# Text for analysis
# My deck project.



## bonehed (Jan 2, 2014)

Started mid-March. Most of the work has been a solo venture. I have had some help from the wife, kids and a friend, but not tons. I'll let the pics tell the story.

First pic is what we had.


----------



## ecr (Jan 4, 2011)

Bonehead are your post notched to receive your beams. I can not tell from your pic. If they are not you may want to take some 2x6's and cut them about 12" long and put them under the beam. Also how is your ledger attached to the house. Is it through bolted or with anchors. We are not allowed to attach to brick Vaneer here. Framming looks good I just always have questions on decks that are high off the ground and big. There is more chance of failure, because of the chance of more people overloading. That is a good size deck to tackle by yourself. I used to do a lot of decks before I started do cabinet and trim work. I was always solo, you learn tricks to make things easier.
Keep at an always remember safety is more important then looks.


----------



## bonehed (Jan 2, 2014)

Posts are not notched, although each joint has 2 half inch grade 8 bolts through beam and post. Shear strength on the bolt is in excess of 17,000 psi. Ledger is again same type carriage bolt through ledger, brick veneer and inside rim joist, roughy 20 inch on center. This baby isn't coming down without taking the house with it. As to flying solo, a myriad of clamps have become the extra hands I was not born with, and my new best friends.


----------



## GROOVY (Apr 27, 2008)

Those stairs are wicked.... I think I used and abused many clamps myself, but I think it beats some of the help I would have had if I asked.


----------



## Trav (May 30, 2011)

Wow. Very nice upgrade. I really like the aesthetics.


----------



## jdpber (Mar 25, 2014)

Nice work


----------



## bonehed (Jan 2, 2014)

Update. Totally decked and working on the rails. Whomever thought up this copper and wood railing should be shot.

Almost done!


----------



## Taylormade (Feb 3, 2011)

Looking good!!! I'm getting ready to embark on a deck project myself so this is inspirational.


----------



## frankp (Oct 29, 2007)

I'm curious if you're reinforcing the copper with anything for when it gets hot and soft? Seems like it would have some potential for failure if anyone really fell against it. It looks quite unique, though, and that's pretty awesome.

# Input data
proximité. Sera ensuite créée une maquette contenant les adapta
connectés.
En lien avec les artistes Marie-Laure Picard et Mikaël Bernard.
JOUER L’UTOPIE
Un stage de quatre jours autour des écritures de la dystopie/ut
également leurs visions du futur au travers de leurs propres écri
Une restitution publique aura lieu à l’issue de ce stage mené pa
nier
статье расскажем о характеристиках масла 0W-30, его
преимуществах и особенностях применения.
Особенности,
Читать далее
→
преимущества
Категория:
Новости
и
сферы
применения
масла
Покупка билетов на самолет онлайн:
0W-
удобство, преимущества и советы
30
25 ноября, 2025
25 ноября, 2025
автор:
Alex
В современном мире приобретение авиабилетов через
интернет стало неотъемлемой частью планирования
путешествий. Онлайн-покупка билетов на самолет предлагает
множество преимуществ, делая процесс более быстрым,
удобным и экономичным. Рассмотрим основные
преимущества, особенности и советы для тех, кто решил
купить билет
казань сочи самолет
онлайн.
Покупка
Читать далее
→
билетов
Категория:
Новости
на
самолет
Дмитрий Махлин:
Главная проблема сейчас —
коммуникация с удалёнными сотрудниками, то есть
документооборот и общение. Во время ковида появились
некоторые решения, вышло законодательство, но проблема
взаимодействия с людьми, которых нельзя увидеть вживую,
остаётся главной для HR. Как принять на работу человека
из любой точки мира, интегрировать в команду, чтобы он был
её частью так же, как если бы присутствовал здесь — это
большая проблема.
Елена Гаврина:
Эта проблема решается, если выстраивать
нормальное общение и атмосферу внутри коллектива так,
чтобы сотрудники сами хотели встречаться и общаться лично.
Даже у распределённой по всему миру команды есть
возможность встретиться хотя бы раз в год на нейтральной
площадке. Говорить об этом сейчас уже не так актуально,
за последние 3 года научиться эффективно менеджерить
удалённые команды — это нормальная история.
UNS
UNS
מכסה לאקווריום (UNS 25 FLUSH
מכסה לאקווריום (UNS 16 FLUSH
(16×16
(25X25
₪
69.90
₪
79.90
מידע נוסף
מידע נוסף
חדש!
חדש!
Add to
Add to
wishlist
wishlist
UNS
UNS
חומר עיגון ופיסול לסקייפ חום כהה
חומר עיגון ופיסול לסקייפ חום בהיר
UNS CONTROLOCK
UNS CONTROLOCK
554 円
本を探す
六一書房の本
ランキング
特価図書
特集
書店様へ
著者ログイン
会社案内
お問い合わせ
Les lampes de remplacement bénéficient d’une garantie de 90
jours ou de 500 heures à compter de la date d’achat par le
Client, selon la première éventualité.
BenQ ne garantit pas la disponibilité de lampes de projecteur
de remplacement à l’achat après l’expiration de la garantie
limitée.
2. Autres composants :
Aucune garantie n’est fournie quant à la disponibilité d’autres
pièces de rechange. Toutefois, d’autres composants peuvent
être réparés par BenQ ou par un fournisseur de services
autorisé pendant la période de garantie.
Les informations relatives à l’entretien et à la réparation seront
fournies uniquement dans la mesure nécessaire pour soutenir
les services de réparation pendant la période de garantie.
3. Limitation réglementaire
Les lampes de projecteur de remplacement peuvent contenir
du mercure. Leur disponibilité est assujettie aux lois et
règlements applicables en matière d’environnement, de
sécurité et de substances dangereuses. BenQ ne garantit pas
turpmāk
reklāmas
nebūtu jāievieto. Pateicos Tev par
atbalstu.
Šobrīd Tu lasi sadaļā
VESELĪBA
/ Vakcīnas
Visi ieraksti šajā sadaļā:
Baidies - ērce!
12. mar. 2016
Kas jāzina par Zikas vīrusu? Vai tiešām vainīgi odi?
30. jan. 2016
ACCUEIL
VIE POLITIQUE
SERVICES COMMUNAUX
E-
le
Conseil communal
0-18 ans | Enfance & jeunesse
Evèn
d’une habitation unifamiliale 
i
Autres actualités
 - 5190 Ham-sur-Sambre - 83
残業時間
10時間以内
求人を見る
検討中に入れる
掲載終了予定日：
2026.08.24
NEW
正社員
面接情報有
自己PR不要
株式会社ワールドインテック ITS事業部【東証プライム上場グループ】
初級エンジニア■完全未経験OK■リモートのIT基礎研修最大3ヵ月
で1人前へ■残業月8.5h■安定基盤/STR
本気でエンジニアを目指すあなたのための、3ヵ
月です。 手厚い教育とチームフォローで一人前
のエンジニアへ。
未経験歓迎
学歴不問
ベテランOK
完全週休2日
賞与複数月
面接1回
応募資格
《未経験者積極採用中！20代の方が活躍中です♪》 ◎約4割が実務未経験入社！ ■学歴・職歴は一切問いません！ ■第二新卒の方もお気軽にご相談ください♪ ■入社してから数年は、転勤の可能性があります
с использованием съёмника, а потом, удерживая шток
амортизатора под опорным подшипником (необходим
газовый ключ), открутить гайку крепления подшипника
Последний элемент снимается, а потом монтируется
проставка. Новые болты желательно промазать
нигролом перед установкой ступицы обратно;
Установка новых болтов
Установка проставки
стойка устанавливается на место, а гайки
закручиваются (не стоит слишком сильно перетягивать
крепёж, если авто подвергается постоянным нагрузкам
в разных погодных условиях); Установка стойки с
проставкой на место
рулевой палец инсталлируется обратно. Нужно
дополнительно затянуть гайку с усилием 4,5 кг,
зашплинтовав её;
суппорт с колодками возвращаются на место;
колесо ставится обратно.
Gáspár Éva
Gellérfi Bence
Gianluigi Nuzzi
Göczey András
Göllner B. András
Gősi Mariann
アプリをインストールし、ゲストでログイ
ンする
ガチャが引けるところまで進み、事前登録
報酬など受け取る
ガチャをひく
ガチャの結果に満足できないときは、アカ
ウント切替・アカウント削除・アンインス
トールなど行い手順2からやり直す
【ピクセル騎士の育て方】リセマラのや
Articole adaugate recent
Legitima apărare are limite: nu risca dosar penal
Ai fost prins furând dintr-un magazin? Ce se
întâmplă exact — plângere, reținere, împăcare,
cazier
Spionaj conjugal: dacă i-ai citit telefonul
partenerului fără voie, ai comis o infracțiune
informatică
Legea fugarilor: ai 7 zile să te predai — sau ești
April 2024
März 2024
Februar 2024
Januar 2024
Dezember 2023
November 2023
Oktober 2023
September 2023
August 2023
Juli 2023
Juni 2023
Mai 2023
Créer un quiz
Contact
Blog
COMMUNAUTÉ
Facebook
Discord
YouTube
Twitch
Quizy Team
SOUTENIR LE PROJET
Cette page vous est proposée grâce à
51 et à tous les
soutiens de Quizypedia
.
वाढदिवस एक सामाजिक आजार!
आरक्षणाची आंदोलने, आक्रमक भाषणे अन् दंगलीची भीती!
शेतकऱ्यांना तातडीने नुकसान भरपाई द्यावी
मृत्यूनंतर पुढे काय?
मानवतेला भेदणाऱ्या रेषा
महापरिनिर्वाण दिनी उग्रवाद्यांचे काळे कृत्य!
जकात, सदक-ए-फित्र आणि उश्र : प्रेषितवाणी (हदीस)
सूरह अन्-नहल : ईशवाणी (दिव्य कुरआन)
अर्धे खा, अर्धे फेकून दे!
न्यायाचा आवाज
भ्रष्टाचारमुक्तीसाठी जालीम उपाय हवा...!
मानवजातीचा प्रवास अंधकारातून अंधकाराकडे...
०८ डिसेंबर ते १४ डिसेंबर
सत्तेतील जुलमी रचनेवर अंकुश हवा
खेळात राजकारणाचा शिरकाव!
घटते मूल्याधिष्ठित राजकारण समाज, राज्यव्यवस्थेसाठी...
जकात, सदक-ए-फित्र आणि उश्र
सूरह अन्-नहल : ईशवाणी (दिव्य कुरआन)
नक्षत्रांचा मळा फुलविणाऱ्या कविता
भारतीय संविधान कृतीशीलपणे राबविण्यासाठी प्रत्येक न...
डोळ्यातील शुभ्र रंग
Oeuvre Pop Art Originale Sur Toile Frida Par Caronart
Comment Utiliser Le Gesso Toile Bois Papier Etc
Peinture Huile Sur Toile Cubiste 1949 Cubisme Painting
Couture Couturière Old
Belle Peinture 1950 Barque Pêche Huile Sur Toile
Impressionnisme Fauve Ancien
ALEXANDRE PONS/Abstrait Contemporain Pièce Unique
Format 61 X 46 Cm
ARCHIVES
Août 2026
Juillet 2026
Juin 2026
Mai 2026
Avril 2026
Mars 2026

# Exercise requirements
Name each distinct user who posted in the deck project thread, giving the usernames as they appear in the post headers.

# Result for this exercise
bonehed, ecr, GROOVY, Trav, jdpber, Taylormade, frankp